July 17th 1936 Military garrison in Morocco rebelled under General Franco.  More folloowed throughout the country.  It was the culmination of years of scheming in the army but wasn’t the overnight success its leaders expected.
  The south and west quickly fell into Nationalist hands.  Madrid and the industrialized north and east remained loyal to the Republican government.
  CIVIL WAR
  Both sides took violent reprisals on their enemies - Republicans shot priests and landowners wholesale, Nationalists carried out mass slaughter on the population of every town they took.  Spaniards were divided from each other.
  It was the first modern war.  Franco’s German allies demonstrated their ability to wipe out civilian populations (Gernika and Durango).  Radio was an important weapon - “white bread of Franco” propaganda.
  Republicans received sporadic help from Russia and thousands of International Brigade volunteers but were no match for the professional armies and the assistance from Fascist Italy anf Nazi Germany enjoyed by the Nationalists.
  Left was torn apart by internal divisions which almost led to civil war within its own ranks.
  Republicans held out for nearly three years.
Jan. 1939 Catalunya fell to the Nationalists.
  Madrid never formally surrendered but armed resistance petered out over the next few months.
  FRANCO’S SPAIN
  Early reprisals on a massive and terrifying scale.  Executions were common.  Over 2 million people were put in concentration camps until order was established.
  By end of WW2 Franco was only fascist head of state left in Europe (Spain was neutral as it was so weak)
  Spain was economically and politically isolated and without markets.  Half the population worked the land for little return.
1953 Eisenhower visited Madrid and offered huge loans in return for the establishment of US nuclear bases.  Franco was more than willing to accept.
  Rapid economic growth was to follow (second only to Japan for much of 1960s).  A boom fuelled by tourism and remittances of Spanish workers abroad.
  Franco’s last years mirrired the repression of the post-war period.  Basque Nationalists, whose assassination of Admiral Carrero Blanco had destroyed Franco’s last hopes of a like-minded successor, got particularly harsh treatment.

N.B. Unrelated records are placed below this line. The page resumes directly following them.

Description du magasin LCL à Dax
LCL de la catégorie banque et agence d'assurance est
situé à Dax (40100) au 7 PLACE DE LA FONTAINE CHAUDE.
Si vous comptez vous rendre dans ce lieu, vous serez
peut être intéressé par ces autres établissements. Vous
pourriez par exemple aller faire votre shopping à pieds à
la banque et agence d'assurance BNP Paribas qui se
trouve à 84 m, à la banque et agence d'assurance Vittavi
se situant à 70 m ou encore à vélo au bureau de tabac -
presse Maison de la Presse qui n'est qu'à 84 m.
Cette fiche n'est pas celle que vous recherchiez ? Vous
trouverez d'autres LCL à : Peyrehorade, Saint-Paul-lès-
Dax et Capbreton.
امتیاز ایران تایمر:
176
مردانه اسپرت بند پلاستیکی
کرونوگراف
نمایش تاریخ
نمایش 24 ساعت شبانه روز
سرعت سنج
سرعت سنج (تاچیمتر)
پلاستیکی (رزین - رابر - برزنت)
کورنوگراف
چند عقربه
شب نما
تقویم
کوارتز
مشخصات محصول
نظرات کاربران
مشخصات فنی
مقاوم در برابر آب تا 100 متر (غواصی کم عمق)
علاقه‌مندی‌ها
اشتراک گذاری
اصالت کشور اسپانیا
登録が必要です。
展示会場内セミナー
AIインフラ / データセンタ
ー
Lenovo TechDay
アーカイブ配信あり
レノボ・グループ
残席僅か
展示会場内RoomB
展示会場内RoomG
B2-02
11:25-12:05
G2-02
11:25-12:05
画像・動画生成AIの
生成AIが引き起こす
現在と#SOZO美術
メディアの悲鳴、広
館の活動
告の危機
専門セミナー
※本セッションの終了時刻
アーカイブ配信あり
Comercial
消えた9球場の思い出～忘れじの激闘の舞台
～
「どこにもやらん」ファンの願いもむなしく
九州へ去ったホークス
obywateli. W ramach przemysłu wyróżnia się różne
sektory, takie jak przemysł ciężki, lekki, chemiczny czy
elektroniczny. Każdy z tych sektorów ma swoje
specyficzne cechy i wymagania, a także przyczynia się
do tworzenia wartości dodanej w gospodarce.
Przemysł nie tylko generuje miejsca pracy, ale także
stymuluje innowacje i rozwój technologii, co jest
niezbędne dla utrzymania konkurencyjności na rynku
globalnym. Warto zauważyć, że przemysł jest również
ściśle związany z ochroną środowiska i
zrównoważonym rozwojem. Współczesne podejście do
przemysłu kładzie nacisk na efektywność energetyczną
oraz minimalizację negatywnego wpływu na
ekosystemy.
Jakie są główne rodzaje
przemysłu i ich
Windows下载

  Hundreds of so-called terrorists were tortured.  Worldwide protest against the Burgos trials of 1970 and executions of August 1975.
November 1975 Franco died and nominated King Juan Carlos as his successor.
  POST-FRANCO SPAIN
  As the hand-picked successor to Franco, Juan Carlos’s initial moves were extremely cautious.  He appointed a government of loyal Francoists.
Summer 1976 Demonstrations in Madrid ended in violence with police using the old authoritarian ways.
  Juan Carlos recognised the need for a break with the past, accepted the resignation of his prime minister and began the process of democratization.
  New prime minister Adolfo Suárez steered a law of political reform allowing for a two chamber Cortes
  The Socialists and Communists were legitimized.
June 1977 Suárez’s centre-right UCD party won 34% of the vote.  Socialists were second with 28%.  It was a vote for democratic stability.  This was reflected during the parliament with Suárez governing through “consensus politics”.
Feb. 1981 Civil Guard Colonel Tejero stormed the Cortes and attempted an army coup.  Only three of the army’s ten regional commanders remained unreservedly loyal to the government.  The crisis was real for a while but the king stood firm and refused to support the plotters.  Most of the other regional commanders affirmed their support.
Oct. 28th 1982 Felipe Gonzalez’s Socialist Workers Party (PSOE) was elected to power after 43 years in the hands of the right.